CINGLANTE LA RÉPLIQUE ANTICIPÉE D'ALPHA CONDÉ
Propos de Macron sur l’Afrique
Pas une déclaration, aucune réaction. Les chapelles présidentielles n’ont pas tinté les cloches de l’indignation. Dans un silence coupable, à la limite approbateur, les chefs d’Etat africains, les organisations régionales ou sous-régionales n’ont signé aucun communiqué regrettant ou recadrant les propos condescendants d’Emmanuel Macron sur la démographie galopante qui freinerait le développement de l’Afrique. La seule réponse d’un officiel africain est à retrouver en amont du G20. Habitué ces derniers temps à des diatribes sur l’ingérence colonialiste de la France, Alpha Condé a apporté une réplique anticipée au président français. Morceaux choisis.

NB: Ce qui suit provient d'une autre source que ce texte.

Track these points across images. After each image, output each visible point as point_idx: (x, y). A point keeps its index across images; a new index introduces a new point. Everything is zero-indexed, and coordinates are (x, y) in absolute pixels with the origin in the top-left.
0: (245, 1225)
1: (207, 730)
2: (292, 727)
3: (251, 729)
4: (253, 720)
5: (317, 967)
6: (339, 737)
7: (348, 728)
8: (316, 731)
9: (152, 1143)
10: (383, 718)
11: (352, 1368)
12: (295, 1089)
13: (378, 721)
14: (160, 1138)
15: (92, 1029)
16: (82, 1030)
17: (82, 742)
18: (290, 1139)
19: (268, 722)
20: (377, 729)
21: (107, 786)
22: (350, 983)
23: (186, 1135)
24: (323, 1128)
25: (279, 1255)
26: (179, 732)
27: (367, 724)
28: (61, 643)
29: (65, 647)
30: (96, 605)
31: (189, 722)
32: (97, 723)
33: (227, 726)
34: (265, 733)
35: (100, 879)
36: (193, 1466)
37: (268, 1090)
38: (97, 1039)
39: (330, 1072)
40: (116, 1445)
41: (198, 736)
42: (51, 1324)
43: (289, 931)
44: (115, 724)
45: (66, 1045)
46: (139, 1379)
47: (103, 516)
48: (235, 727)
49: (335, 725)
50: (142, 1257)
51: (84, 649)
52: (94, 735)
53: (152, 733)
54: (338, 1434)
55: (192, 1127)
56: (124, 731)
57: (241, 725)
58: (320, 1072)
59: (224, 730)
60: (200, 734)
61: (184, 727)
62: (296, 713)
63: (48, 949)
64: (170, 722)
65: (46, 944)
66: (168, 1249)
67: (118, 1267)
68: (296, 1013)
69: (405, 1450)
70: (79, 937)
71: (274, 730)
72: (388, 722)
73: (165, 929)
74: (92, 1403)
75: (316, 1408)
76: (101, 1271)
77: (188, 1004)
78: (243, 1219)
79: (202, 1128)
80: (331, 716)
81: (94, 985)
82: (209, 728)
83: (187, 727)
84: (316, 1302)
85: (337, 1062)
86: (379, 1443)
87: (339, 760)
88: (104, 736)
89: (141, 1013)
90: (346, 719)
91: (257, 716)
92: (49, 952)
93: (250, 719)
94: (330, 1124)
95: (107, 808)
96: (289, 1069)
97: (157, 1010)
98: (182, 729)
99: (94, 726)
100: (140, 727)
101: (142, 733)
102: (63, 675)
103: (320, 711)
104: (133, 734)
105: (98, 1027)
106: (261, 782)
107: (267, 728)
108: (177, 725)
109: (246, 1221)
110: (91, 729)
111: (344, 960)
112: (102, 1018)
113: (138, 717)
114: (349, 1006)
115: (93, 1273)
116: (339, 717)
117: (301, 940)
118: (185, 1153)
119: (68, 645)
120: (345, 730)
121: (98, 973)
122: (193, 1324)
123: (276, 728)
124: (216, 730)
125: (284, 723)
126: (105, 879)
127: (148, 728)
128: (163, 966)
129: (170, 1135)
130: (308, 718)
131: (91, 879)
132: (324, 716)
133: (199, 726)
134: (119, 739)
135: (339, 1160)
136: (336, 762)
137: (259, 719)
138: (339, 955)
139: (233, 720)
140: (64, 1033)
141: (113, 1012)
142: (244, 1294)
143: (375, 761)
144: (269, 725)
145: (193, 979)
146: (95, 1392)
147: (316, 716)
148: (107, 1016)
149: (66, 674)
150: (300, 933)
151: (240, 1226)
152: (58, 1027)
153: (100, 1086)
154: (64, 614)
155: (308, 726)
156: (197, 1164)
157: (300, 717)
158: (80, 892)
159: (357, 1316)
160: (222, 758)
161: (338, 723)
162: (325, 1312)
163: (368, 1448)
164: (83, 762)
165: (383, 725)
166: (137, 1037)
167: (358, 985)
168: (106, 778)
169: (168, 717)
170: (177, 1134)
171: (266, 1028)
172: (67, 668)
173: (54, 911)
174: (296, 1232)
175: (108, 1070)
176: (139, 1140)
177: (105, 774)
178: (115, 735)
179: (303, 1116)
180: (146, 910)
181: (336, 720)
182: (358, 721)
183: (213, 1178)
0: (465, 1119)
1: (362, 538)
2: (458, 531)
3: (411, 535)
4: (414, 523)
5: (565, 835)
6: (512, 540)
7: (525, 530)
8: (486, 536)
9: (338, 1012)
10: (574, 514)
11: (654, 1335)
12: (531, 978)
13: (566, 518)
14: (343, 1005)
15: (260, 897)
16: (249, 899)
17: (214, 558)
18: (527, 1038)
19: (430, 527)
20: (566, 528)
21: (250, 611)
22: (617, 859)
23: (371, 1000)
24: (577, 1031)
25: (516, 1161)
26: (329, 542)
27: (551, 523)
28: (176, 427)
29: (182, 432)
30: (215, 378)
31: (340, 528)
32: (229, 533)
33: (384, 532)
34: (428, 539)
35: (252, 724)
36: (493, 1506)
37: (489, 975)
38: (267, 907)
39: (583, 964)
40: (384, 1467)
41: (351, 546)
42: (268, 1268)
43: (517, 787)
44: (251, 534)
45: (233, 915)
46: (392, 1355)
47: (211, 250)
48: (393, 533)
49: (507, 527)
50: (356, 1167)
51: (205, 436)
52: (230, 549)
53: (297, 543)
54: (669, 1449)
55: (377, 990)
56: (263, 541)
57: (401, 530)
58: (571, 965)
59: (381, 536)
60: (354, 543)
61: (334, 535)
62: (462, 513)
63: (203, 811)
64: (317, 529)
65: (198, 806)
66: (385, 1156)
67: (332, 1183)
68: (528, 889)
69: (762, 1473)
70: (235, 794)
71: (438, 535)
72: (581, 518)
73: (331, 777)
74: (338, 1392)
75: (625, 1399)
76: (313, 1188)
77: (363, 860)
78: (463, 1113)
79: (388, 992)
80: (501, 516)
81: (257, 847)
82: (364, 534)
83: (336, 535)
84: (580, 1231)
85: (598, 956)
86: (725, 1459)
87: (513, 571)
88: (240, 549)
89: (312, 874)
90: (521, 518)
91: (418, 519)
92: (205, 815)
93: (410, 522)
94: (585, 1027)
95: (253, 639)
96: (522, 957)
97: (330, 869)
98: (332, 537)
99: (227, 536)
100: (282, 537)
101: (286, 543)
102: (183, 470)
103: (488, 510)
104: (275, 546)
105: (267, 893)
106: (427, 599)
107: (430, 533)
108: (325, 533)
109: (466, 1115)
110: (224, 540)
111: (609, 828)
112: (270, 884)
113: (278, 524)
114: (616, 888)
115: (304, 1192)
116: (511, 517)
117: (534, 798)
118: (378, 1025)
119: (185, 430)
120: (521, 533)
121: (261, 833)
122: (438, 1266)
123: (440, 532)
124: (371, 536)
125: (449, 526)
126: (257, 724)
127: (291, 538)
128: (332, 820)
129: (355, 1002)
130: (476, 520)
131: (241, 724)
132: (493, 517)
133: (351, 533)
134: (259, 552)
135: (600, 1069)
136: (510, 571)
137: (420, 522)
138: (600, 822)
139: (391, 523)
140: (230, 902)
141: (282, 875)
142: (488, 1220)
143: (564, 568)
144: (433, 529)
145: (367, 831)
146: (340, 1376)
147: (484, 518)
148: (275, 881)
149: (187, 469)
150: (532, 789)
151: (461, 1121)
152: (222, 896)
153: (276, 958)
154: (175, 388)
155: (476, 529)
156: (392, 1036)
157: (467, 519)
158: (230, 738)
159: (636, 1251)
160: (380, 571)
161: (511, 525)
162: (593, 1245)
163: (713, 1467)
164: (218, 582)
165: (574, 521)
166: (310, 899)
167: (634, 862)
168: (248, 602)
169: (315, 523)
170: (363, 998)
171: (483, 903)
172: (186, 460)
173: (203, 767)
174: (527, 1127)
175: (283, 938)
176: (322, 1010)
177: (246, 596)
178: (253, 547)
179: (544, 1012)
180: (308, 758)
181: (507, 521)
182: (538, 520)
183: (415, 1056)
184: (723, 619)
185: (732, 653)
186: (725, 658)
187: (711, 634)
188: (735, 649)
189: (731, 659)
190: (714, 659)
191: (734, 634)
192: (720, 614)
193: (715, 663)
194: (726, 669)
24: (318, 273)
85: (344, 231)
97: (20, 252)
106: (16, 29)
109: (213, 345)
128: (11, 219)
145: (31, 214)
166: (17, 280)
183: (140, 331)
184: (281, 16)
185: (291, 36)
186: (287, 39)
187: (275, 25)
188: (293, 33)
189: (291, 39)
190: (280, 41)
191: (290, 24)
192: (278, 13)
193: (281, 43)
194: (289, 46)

Le tollé médiatique des propos d'Emmanuel Macron est à la hauteur des réactions d'indignation et de condamnation sur les réseaux sociaux. Répondant aux questions d'un journaliste ivoirien lors du sommet du G20 en Allemagne, Emmanuel Macron avait fait le lien entre le sous-développement de l'Afrique et l'explosion démographique sur le continent dans des propos qui rappellent le discours de Dakar de Nicolas Sarkozy.
Macron voit la démographie en Afrique comme un «défi civilisationnel»
«Le défi de l'Afrique, il est totalement différent. Il est beaucoup plus profond, il est civilisationnel aujourd'hui. Quels sont les problèmes en Afrique ? Les États faillis, les transitions démocratiques complexes, la transition démographique qui est, je l'ai rappelé ce matin, l'un des défis essentiels de l'Afrique. Quand des pays ont encore aujourd'hui 7 à 8 enfants par femme, vous pouvez décider d'y dépenser des milliards d'euros, vous ne stabiliserez rien», a analysé Emmanuel Macron, ce samedi 8 juillet.
Face à ses propos qualifiés en chœur de «racistes» par la presse anglo-saxonne, aucune grimace, aucun mot de Macky Sall, le président sénégalais, ou d'Alpha Condé, le président en exercice de l'Union africaine, qui encaissent le coup et ne pipent pas. Pire, au lendemain de cet «affront» contre le continent, aucun chef d'Etat ou haut responsable africain n'a répondu au président français.
Comme une prémonition, le silence du président guinéen, pourtant hôte du sommet où les propos de Macron ont été prononcés, s'expliquerait peut-être par cette réponse anticipée lors du Forum panafricain de la jeunesse à N'Djamena au Tchad. En réponse à une phrase de Youssouf Abassalah, le ministre tchadien de la Jeunesse sur la démographie africaine, Alpha Condé pioche un CD dans son armoire à disques anticolonialiste.
Alpha Condé avait déjà anticipé et répondu à cette vision «macronienne»
«Quand vous parlez de démographie galopante, c'est du Malthusianisme, c'est contre l'Afrique. Aujourd'hui, les autres continents nous envient notre démographie, parce que ce sont des peuples vieillissants. Notre jeunesse est notre avantage. Donc, nous devons nous approprier notre propre langage en fonction de ce que nous voulons pour l'Afrique», a fait savoir le président guinéen.
Sur les causes du retard de l'Afrique, l'analyse du chef de l'Etat guinéen est très différente. Emmanuel Macron évoque au G20, «la route des trafics, multiples, qui nécessitent des réponses en termes de sécurité (trafic de drogues, trafic d'armes, trafic humains, trafic de biens culturels)», ainsi que «le terrorisme islamiste», comme les autres causes du sous-développement.
Alpha Condé estime lui que si l'Afrique est en retard c'est à cause de «l'esclavage qui a vidé l'Afrique de ses forces vives les plus jeunes» et qui l'a empêché d'«être au rendez-vous de la révolution industrielle». Un retard qui sera rattrapé, plaide le président guinéen, en investissant sur la jeunesse, l'électricité. Autant de chantiers sur lesquels le président de l'Union africaine est attendu lors de son mandat à la tête de l'agora africaine.